How
long will old resorts last?
As
Reported by Business Press
LAS VEGAS,
Nevada - There has been a flurry of news reports, but so
far everything is status quo. With Boyd Gaming's announcement
of its $4 billion Echelon Place project set to break ground
in 2007, the trend toward five-star, multibillion-dollar, condominium-hotel
megaresorts continues its inexorable march north along the Las
Vegas Strip.
Outposts
of old-school Vegas that have recently fallen to the condo-hotel
blitzkrieg include the clown-festooned Boardwalk Hotel &
Casino, the Westward Ho Casino and its little sister, The
Ho. This spring, Harrah's Entertainment is expected to announce
redevelopment at the Strip-Flamingo intersection, one that could
agglomerate Harrah's
Las Vegas, the Imperial
Palace, the Flamingo
Hilton, O'Shea's, the defunct Bourbon Street Hotel &
Casino and even Bally's-Las
Vegas into one super megaresort.
Does this
onslaught of capital-intensive development exert pressure on
pre-Mirage casino-hotels to reinvent themselves? The Hotel San
Remo is receiving a facelift and augmentation, reopening on
Super Bowl weekend under the Hooters banner, while Tropicana
Resort & Casino has -- again -- stopped taking room
reservations, leading some Vegas observers to believe that owner
Aztar Corp. is serious about redeveloping the site. Maybe.
New
Frontier Hotel & Casino owner Phil Ruffin's $150 million
sale of a Bahamas resort last April was taken as a harbinger
that a re-do of the New
Frontier was imminent, but nothing has been announced.
Likewise,
all is quiet at the Sahara
Hotel & Casino, but Riviera Holdings Corp. took a stand-pat
approach to its signature Strip property last November. A possible
takeover by a group of real estate and gaming executives may
change all that (see story on page 3).
As for that
other clown-themed casino, Circus
Circus, MGM Mirage CEO Terrence Lanni has stated that the
sprawling hotel/motel/RV park complex makes inefficient use
of its acreage. However, a consensus of industry observers agrees
that MGM Mirage is unlikely to do anything with Jay Sarno's
aging clown palace so long as it has Project CityCenter on its
plate.
Echoing
previous comments by Lanni, MGM Mirage spokesman Alan Feldman
says the Circus
Circus site has 27 acres of open-air parking and low-rise
buildings "that are not efficient at all." But he
says the aforementioned consensus is correct and "that
question (of redevelopment) is, at a minimum, five years away.
Currently, the market is served extremely well at all ends,"
Feldman said, and Lanni has gone on record, saying that one
of the attractions of the Mandalay Resort Group portfolio was
that it gives MGM Mirage a presence in all price niches of the
Strip market.
CB Richard
Ellis analyst Carlton Geer isn't quite buying MGM Mirage's official
stance. "They've have a lot of plans that none of us is
privy to," he said.
"It's
still a good earner for them," Curtis said of Circus
Circus. "Right next to them might be the last real
bargain bastion, Slots
A Fun," he chuckled.

Activity list:
A. Answer these questions from the article on old Las Vegas resorts:
(i) What is the price of Boyd Gaming's Echelon Place project?
(ii) Under what banner is the Hotel San Remo reopening?
(iii) According to Alan Feldman, how many acres of open-air parking does the Circus Circus site have?
B. Does the article on old Las Vegas resorts support each statement below? Answer yes or no, quoting the words that decide it.
(i) Echelon Place is set to break ground in 2007.
(ii) Phil Ruffin sold a Bahamas resort for $250 million.
(iii) Alan Feldman says the redevelopment of Circus Circus is at least five years away.
C. Proceed with the article on old Las Vegas resorts, picking up after its final sentence.
These records have no connection to the article on old Las Vegas resorts.

Pose estimation data
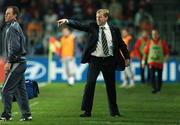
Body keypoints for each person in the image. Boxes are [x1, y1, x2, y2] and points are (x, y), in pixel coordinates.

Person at [57, 9, 130, 117]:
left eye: (100, 17)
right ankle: (87, 111)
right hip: (95, 60)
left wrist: (127, 57)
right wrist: (67, 21)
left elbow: (121, 45)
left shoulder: (114, 30)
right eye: (96, 17)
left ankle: (114, 112)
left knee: (111, 87)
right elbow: (80, 25)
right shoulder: (92, 26)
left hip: (109, 61)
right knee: (90, 84)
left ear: (106, 18)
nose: (98, 19)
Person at [0, 6, 32, 121]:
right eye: (5, 13)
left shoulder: (12, 28)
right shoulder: (13, 26)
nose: (6, 15)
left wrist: (9, 61)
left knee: (6, 90)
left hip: (16, 63)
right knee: (20, 91)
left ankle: (6, 115)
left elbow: (14, 47)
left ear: (15, 15)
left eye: (8, 13)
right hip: (20, 62)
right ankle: (27, 114)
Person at [143, 29, 169, 94]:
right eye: (153, 34)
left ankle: (158, 89)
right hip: (151, 62)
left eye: (155, 34)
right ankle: (154, 88)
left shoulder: (162, 42)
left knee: (159, 77)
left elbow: (167, 53)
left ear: (158, 34)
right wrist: (143, 61)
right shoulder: (149, 42)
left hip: (160, 62)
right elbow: (145, 52)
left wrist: (165, 60)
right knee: (152, 76)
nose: (154, 35)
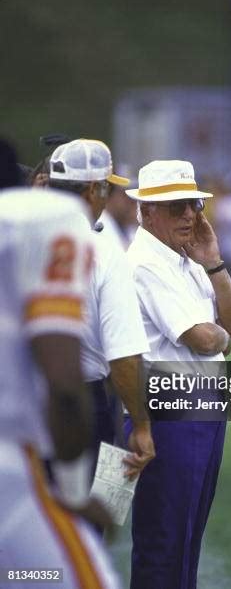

Task responses:
A.
(i) $4 billion
(ii) Hooters
(iii) 27 acres

B.
(i) Yes: "set to break ground in 2007"
(ii) No: "Phil Ruffin's $150 million sale of a Bahamas resort last April"
(iii) Yes: "that question (of redevelopment) is, at a minimum, five years away."

C.
Dave Schwartz,
director of the Center for Gaming Research at UNLV, speculates
that "MGM might have their hands tied because they may
have agreed not to knock (casinos like Circus
Circus and Excalibur)
all down and build them all upscale." (Feldman flatly denies
that there is any such agreement.)
"I
think they want to adhere to Steve Wynn's vision of being the
General Motors of the Strip," Schwartz said, "where
you've got rooms in every price point."
Down at
the New
Frontier, "we're seeing a significant amount of [residential]
investment by (Donald) Trump on that site," reported Brian
Gordon of Las Vegas-based Applied Analysis. "We have yet
to see any definitive plans out of Ruffin."
"If
the residential portion wouldn't work out," added Los Angeles-based
stock analyst Saul Leonard, "that project would be very,
very suspect."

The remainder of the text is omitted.